Record extracts.
++++++++++++++++++++

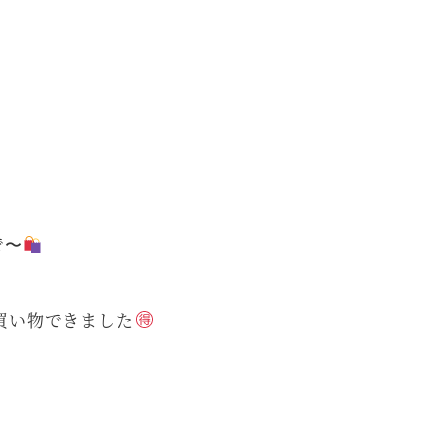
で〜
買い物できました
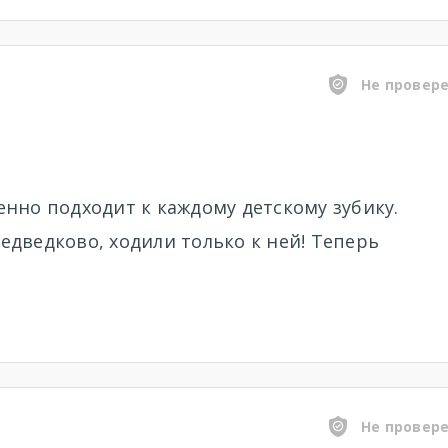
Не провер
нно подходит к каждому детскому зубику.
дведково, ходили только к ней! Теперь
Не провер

++++++++++++++++++++

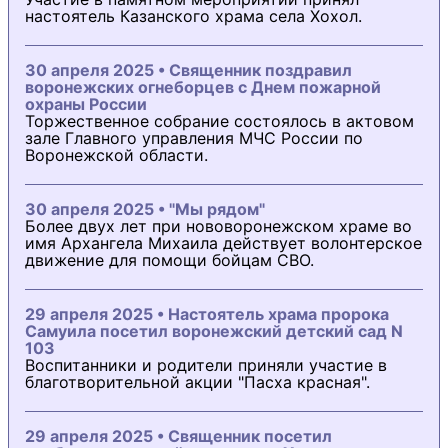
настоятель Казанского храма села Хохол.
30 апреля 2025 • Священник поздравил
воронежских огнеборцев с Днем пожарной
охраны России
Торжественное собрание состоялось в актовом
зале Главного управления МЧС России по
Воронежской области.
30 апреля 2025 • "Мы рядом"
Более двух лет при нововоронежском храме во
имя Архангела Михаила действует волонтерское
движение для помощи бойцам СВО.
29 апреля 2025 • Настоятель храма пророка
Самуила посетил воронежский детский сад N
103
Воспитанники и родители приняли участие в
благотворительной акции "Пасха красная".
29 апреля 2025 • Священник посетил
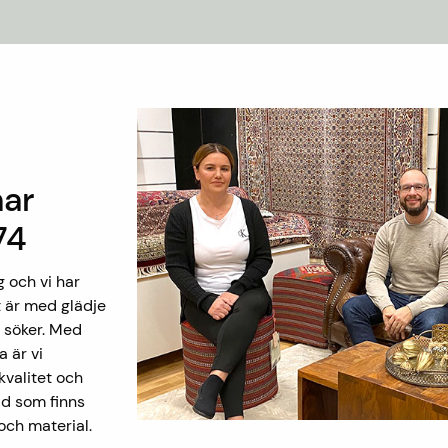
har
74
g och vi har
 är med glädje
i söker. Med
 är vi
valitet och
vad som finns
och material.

++++++++++++++++++++

Directions for this task. Pick out every line of the listing containing the word "России", and show those lines.

Output.
охраны России
зале Главного управления МЧС России по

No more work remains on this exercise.